La jurisprudence francophone des Cours suprêmes


recherche avancée

27/05/2016 | FRANCE | N°15PA01329

France | France, Cour administrative d'appel de Paris, 7ème chambre, 27 mai 2016, 15PA01329


Vu la procédure suivante :

Procédure contentieuse antérieure :

Mme F...D...C...a demandé au Tribunal administratif de Melun la décharge des cotisations supplémentaires d'impôt sur le revenu et de contributions sociales qui lui ont été assignées au titre de l'année 2007, ainsi que la décharge des pénalités correspondantes.

Par un jugement n° 1305912 du 5 février 2015, le Tribunal administratif de Melun a rejeté la requête de Mme D...C....

Procédure devant la Cour :

Par une requête enregistrée le 31 mars 2015 et un mémoire complémentaire

enregistré le

6 août 2015, Mme D...C..., représentée par MeA..., demande à la Cour :

1°) d'annule...

Vu la procédure suivante :

Procédure contentieuse antérieure :

Mme F...D...C...a demandé au Tribunal administratif de Melun la décharge des cotisations supplémentaires d'impôt sur le revenu et de contributions sociales qui lui ont été assignées au titre de l'année 2007, ainsi que la décharge des pénalités correspondantes.

Par un jugement n° 1305912 du 5 février 2015, le Tribunal administratif de Melun a rejeté la requête de Mme D...C....

Procédure devant la Cour :

Par une requête enregistrée le 31 mars 2015 et un mémoire complémentaire enregistré le

6 août 2015, Mme D...C..., représentée par MeA..., demande à la Cour :

1°) d'annuler le jugement n° 1305912 du 5 février 2015 du Tribunal administratif de Melun ;

2°) de prononcer la décharge des impositions supplémentaires auxquelles elle a été assujettie et des pénalités correspondantes ;

3°) de mettre à la charge de l'Etat le versement d'une somme de 6 000 euros sur le fondement de l'article L. 761-1 du code de justice administrative et d'une somme de 6 000 euros au titre des " frais exposés ".

Elle soutient que :

- compte tenu du délai d'instruction anormalement long de la réclamation, le silence gardé par l'administration sur la réclamation doit être regardé comme un acquiescement tacite en application de la " jurisprudence Hollande " ;

- les procédures de rectification trouvent leur fondement dans un procès-verbal d'opposition à contrôle fiscal dressé à l'encontre d'une tierce personne, M.E... ; la requérante n'est pas concernée par une telle procédure ;

- l'administration a refusé de faire droit à ses demandes de communication de pièces ; il est demandé à l'administration de communiquer les pièces utilisées pour reconstituer le chiffre d'affaires, telles que les " cartons de signature " des comptes bancaires professionnels, les devis signés et les ordres d'achat de matériaux ;

- les bénéfices de l'activité de la société MJ BAT ont été reconstitués à partir de la compilation de crédits bancaires sans la moindre recherche d'une vraisemblance économique ; un taux de marge nette sur chiffre d'affaires de 40 % est totalement fantaisiste pour une entreprise générale du bâtiment ; l'administration n'a pas procédé à un examen réel de la comptabilité ; il convient d'ordonner une expertise qui permettra d'établir que la marge nette ne peut excéder 10 % ;

- la gérance de fait de la société MJ BAT par M. G...D...C...n'est pas établie.
=======
▶ Exercices
(a) Recopiez le passage de l'arrêt de la Cour administrative d'appel de Paris qui commence par « - les bénéfices » et se poursuit jusqu'à « G...D...C...n'est pas établie. ».
(b) Dans l'arrêt de la Cour administrative d'appel de Paris, quelle somme la requérante demande-t-elle de mettre à la charge de l'État sur le fondement de l'article L. 761-1 du code de justice administrative ?
=======
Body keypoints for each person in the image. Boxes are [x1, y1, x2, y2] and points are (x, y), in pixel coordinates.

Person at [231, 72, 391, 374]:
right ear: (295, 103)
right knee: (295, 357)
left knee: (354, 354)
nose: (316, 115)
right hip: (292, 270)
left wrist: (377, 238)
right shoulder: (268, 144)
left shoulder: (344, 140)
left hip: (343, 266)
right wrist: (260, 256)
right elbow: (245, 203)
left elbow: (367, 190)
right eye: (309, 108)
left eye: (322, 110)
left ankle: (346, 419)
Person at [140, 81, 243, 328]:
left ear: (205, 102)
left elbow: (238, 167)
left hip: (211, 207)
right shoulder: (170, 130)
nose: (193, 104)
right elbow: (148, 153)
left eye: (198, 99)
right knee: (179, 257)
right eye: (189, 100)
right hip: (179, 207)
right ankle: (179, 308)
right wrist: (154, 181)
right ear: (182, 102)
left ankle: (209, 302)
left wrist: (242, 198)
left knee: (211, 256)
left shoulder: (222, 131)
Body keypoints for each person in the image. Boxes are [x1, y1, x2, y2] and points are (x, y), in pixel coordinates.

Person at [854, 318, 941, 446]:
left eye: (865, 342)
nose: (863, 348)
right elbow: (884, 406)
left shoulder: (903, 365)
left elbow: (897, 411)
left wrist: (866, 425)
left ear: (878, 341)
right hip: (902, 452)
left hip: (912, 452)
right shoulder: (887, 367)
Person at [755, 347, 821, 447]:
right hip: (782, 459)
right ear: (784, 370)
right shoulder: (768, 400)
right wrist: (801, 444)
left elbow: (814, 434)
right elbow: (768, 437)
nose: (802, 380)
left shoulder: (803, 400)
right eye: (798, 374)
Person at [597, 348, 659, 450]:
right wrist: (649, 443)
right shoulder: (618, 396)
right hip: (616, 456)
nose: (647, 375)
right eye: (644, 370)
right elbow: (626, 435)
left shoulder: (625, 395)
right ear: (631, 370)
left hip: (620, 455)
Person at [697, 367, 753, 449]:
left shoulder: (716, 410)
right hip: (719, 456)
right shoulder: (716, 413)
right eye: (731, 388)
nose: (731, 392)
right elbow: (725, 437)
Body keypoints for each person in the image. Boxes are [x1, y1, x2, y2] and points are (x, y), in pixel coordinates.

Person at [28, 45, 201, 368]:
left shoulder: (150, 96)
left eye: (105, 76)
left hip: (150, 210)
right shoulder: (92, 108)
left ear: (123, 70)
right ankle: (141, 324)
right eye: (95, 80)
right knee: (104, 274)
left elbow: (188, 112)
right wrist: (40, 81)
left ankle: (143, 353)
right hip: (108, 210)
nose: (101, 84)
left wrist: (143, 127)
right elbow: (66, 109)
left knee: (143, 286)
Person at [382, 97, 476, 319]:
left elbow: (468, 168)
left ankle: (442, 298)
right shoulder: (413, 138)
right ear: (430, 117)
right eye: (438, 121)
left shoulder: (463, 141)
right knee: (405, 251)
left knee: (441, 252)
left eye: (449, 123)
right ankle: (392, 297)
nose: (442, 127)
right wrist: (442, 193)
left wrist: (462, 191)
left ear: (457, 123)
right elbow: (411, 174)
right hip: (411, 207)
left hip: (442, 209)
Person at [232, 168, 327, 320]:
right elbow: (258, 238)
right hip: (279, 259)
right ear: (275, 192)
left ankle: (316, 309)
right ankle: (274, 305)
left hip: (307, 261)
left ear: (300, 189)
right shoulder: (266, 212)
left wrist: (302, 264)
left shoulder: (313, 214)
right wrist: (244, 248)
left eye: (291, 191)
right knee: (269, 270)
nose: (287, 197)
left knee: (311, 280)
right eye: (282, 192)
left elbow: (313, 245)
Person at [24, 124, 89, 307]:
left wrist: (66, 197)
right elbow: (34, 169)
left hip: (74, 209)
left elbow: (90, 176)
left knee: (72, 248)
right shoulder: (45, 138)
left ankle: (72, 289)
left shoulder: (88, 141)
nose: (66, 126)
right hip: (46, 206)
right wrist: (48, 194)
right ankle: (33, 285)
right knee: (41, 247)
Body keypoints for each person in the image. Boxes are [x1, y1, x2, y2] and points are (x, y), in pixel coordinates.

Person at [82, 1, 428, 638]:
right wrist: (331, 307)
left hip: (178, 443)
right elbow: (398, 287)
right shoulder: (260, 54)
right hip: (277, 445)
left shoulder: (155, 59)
=======
▶ Corrigés
(a)
- les bénéfices de l'activité de la société MJ BAT ont été reconstitués à partir de la compilation de crédits bancaires sans la moindre recherche d'une vraisemblance économique ; un taux de marge nette sur chiffre d'affaires de 40 % est totalement fantaisiste pour une entreprise générale du bâtiment ; l'administration n'a pas procédé à un examen réel de la comptabilité ; il convient d'ordonner une expertise qui permettra d'établir que la marge nette ne peut excéder 10 % ;

- la gérance de fait de la société MJ BAT par M. G...D...C...n'est pas établie.

(b) Une somme de 6 000 euros.